Naming versus Contracts

Hi Achilleas,

The solution of better naming discipline only partially fixes the problem, since programmers can still have functions with the same syntax and different semantics (but in that case it would be accidental instead of intentional). I do agree that better naming however does significantly reduce the chance of this error happening.

Your project sounds very interesting. Please tell me more! I actually have thought about something similar as well: widget programming using COM objects. The whole idea has a lot of promise I think.

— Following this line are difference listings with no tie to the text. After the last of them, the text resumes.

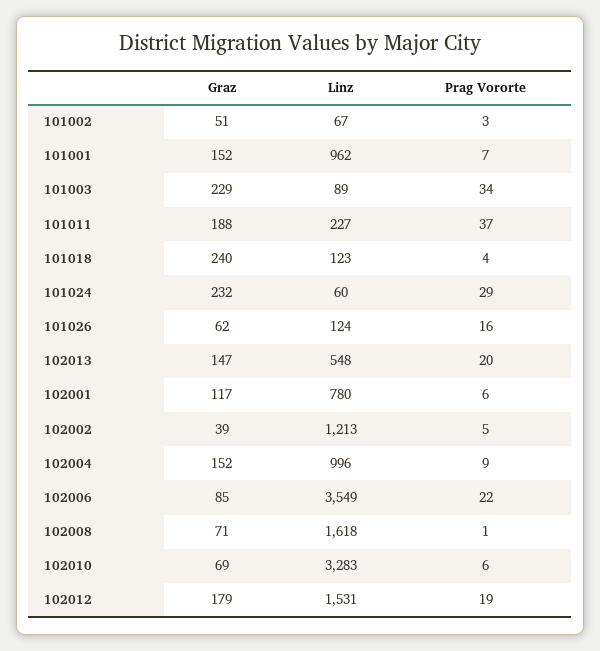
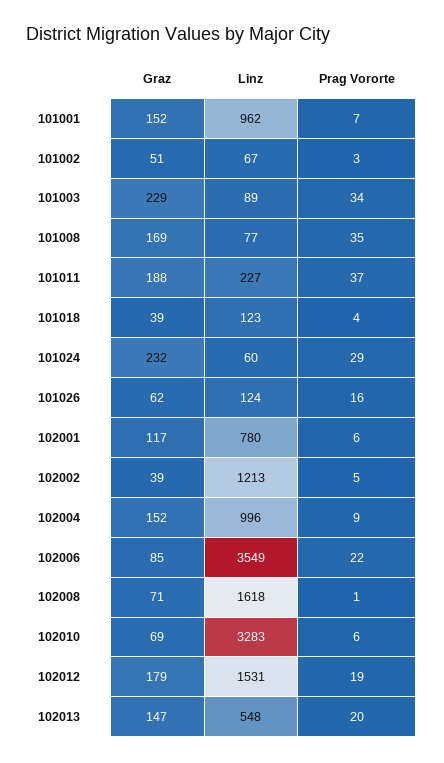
Graz, 101018: 240 -> 39
Graz, 101008: none -> 169
Linz, 101008: none -> 77
Prag Vororte, 101008: none -> 35

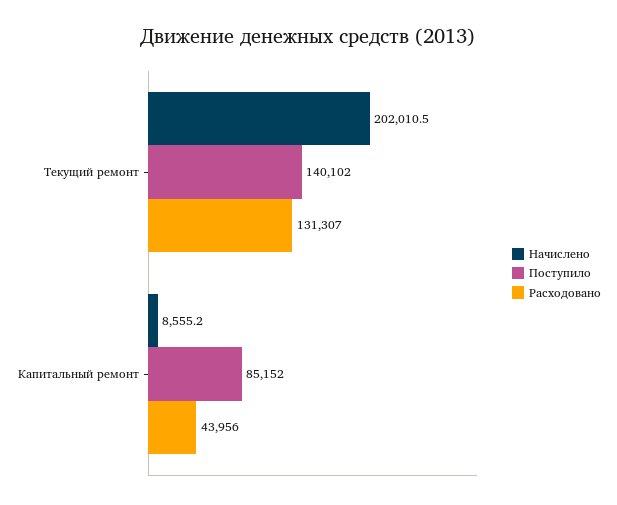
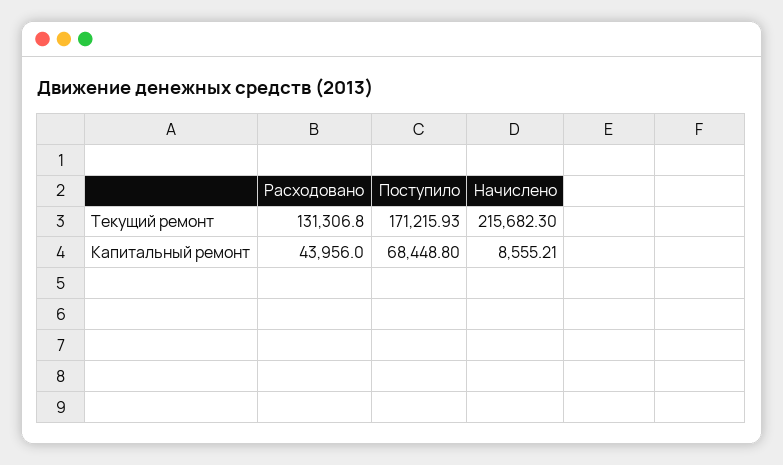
Начислено, Текущий ремонт: 202010.5 -> 215682.3
Поступило, Текущий ремонт: 140102 -> 171215.93
Поступило, Капитальный ремонт: 85152 -> 68448.8

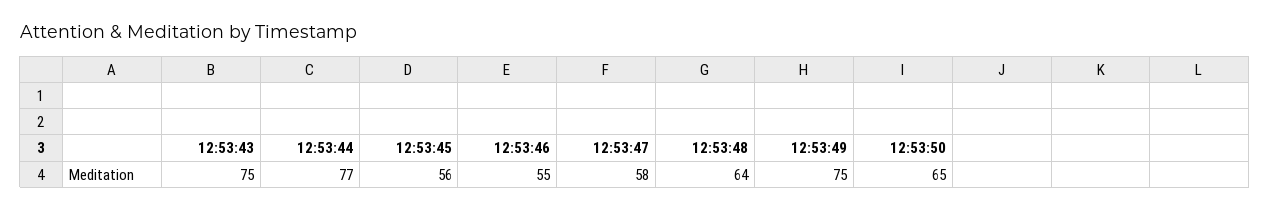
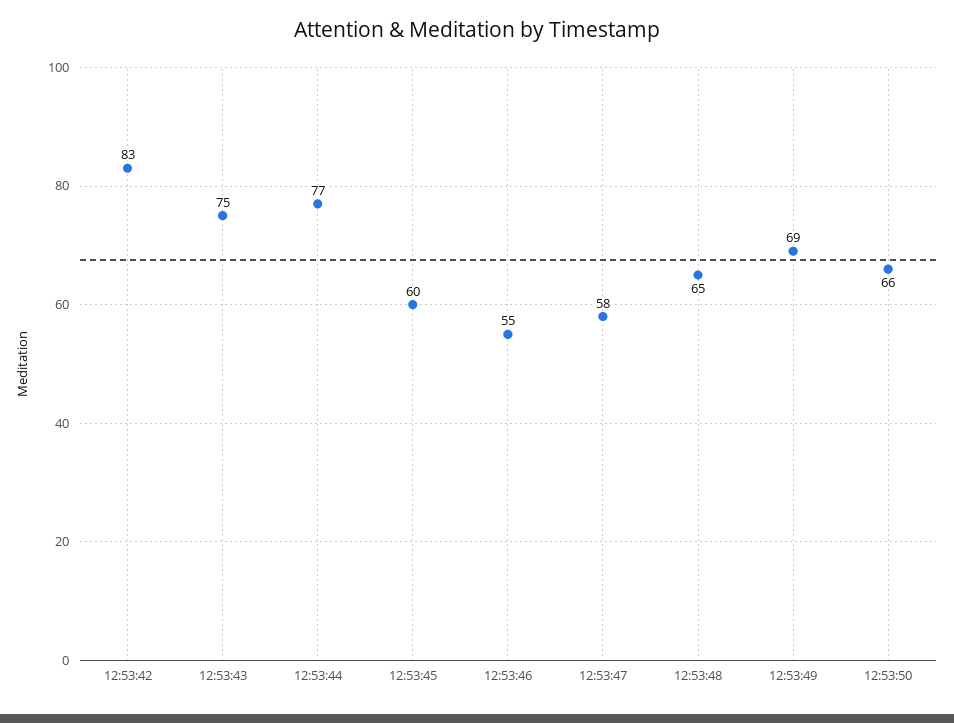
12:53:45: 56 -> 60
12:53:48: 64 -> 65
12:53:49: 75 -> 69
12:53:50: 65 -> 66
12:53:42: none -> 83

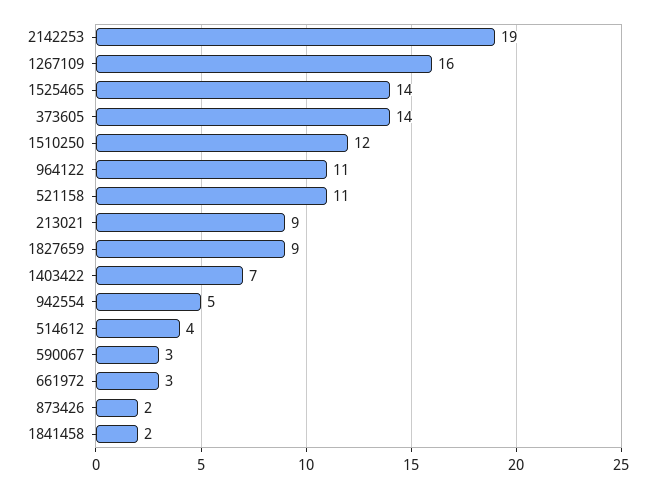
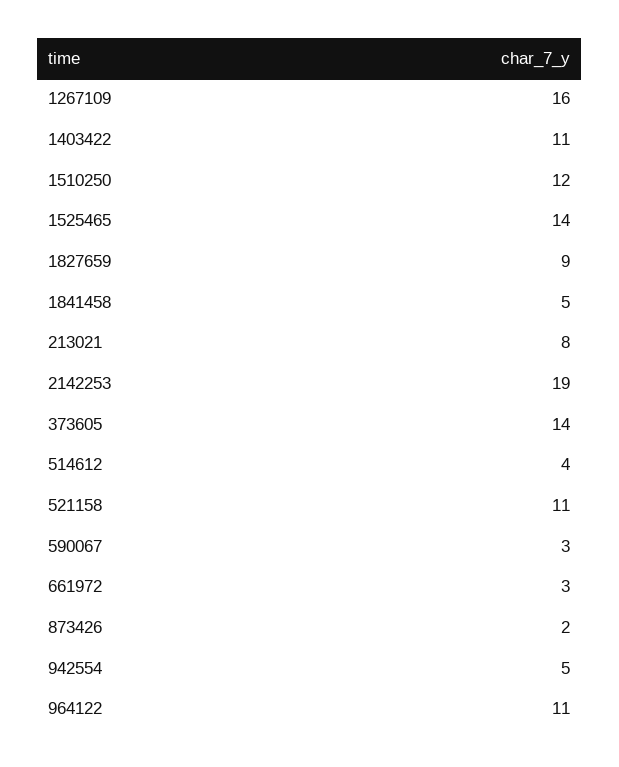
213021: 9 -> 8
1403422: 7 -> 11
1841458: 2 -> 5

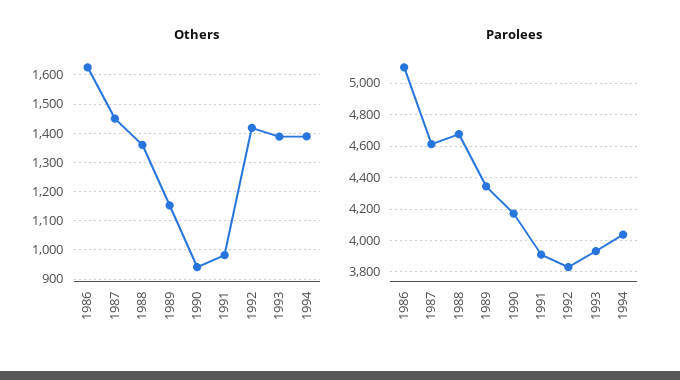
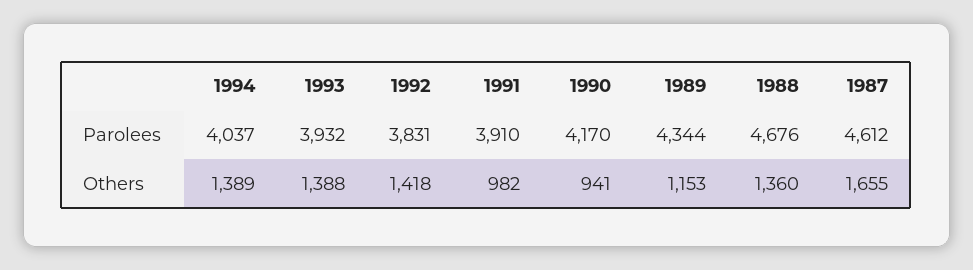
Others, 1986: 1625 -> none
Others, 1987: 1450 -> 1655
Parolees, 1986: 5100 -> none

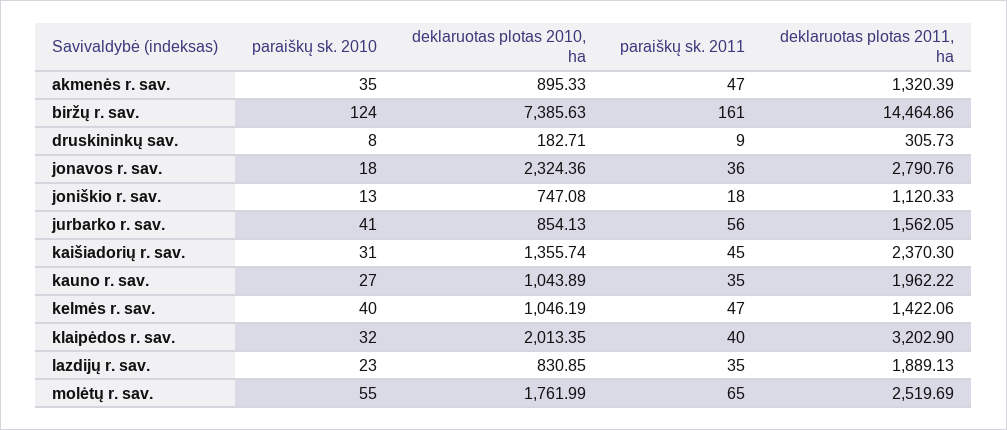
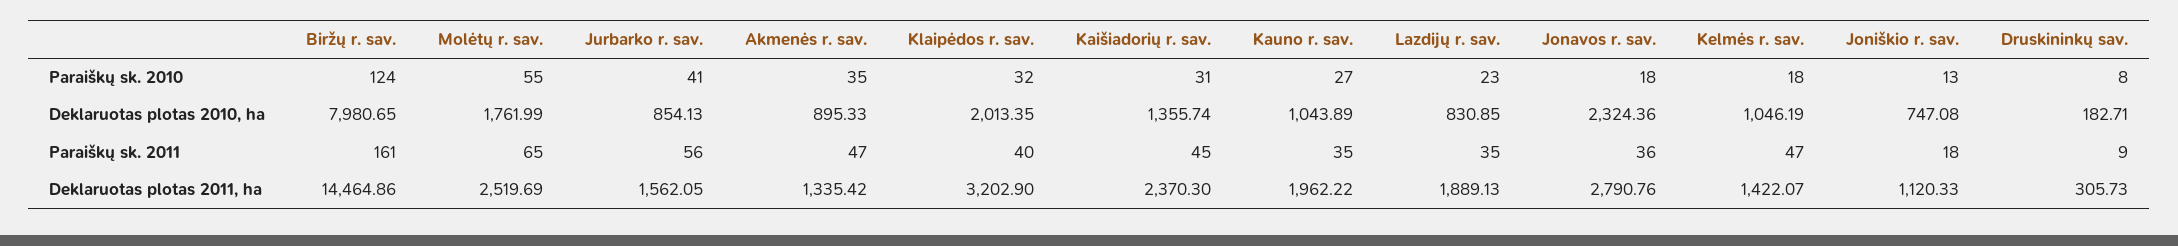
deklaruotas plotas 2011, ha, akmenės r. sav.: 1320.39 -> 1335.42
deklaruotas plotas 2010, ha, biržų r. sav.: 7385.63 -> 7980.65
paraiškų sk. 2010, kelmės r. sav.: 40 -> 18
deklaruotas plotas 2011, ha, kelmės r. sav.: 1422.06 -> 1422.07

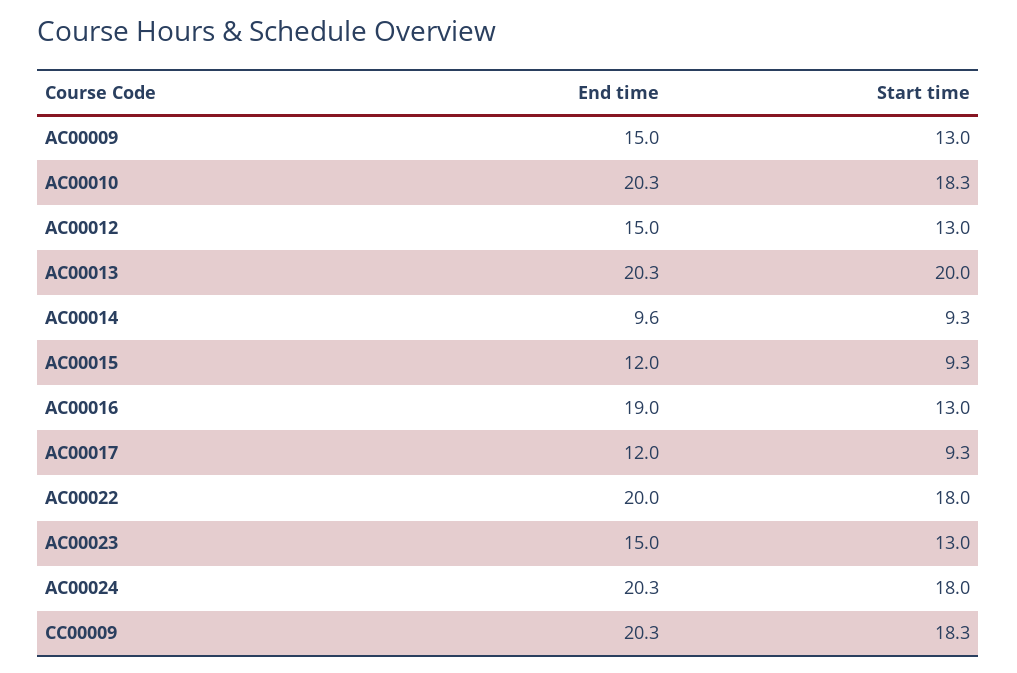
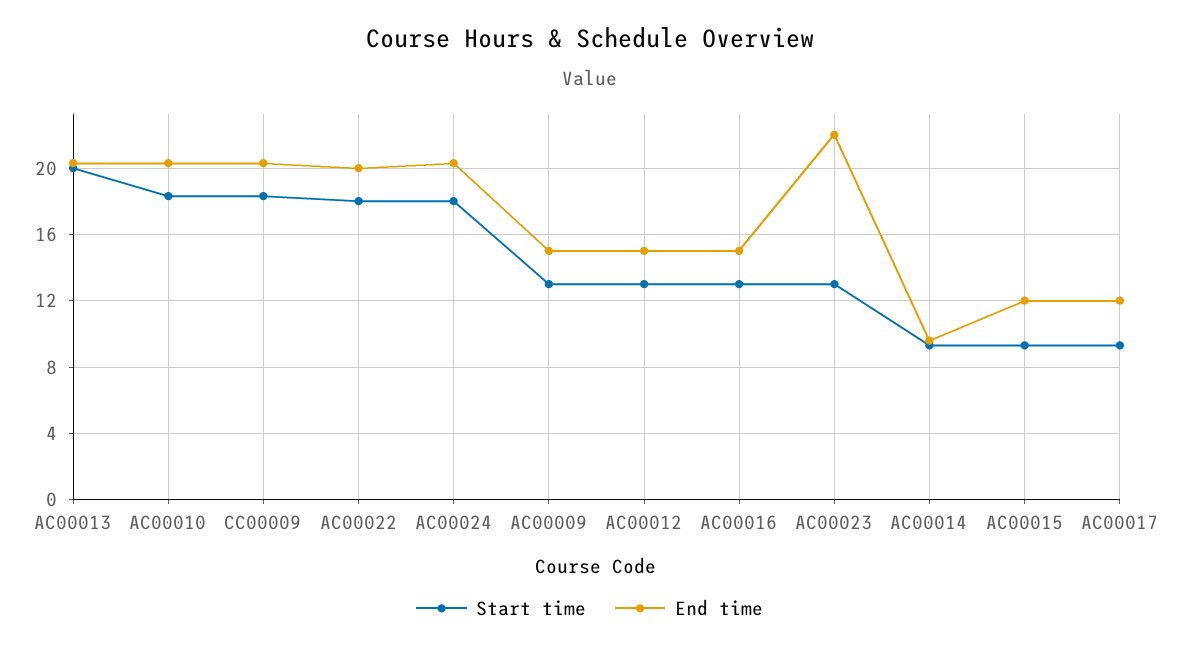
End time, AC00016: 19 -> 15
End time, AC00023: 15 -> 22

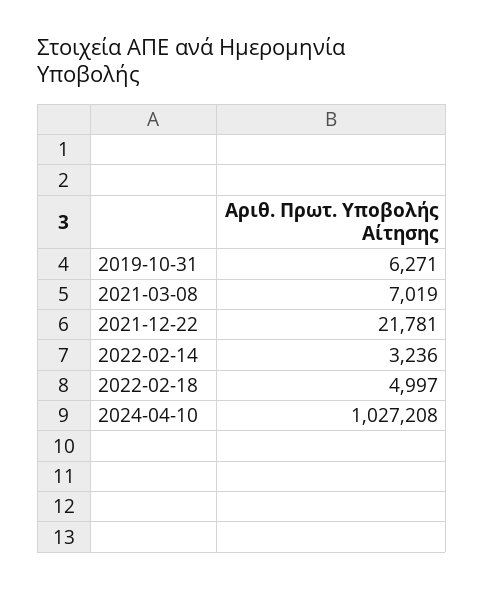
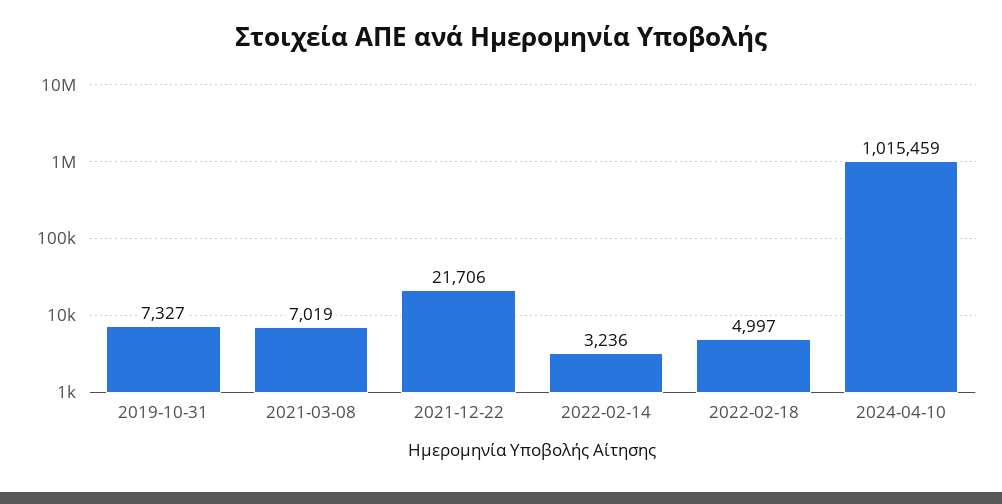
2019-10-31: 6271 -> 7327
2021-12-22: 21781 -> 21706
2024-04-10: 1027208 -> 1015459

Also I would like to read more about your thoughts on static verification of contracts. You can email me privately at cdiggins@gmail.com or maybe post to LTU if you want a wider breadth of comments?

Well, I would like to make a

Well, I would like to make a Widget library that uses structural subtyping, like this:

//root class for all widgets
struct Widget {
    //widget properties
};

//generic paint implementation; it must be implemented by subclasses
void paint(const Widget &wgt, DeviceContext &dc);

//a button; it inherits from a widget
struct Button : Widget {
    //button properties
};

//a toggle button; it inherits from Button
struct ToggleButton : Button {
    //toggle button properties
};

//toggle button paint
void paint(const ToggleButton &tb, DeviceContext &dc) {
    //bla bla paint toggle button
}

//a check box; it inherits from Button
struct CheckBox : Button {
    //toggle button properties
};

//checkbox paint
void paint(const CheckBox &tb, DeviceContext &dc) {
    //bla bla paint check box
}

The vtable for each class would be constructed when a widget is inserted into another widget, or the main widget is instantiated for the screen. If C++ does not find an implementation for a type, it will naturally choose an implementation for the base type of that type, and thus have structural inheritance of methods at the point where it is needed.

I will sent you an email about my ideas on static verification of contracts at the email address you provided.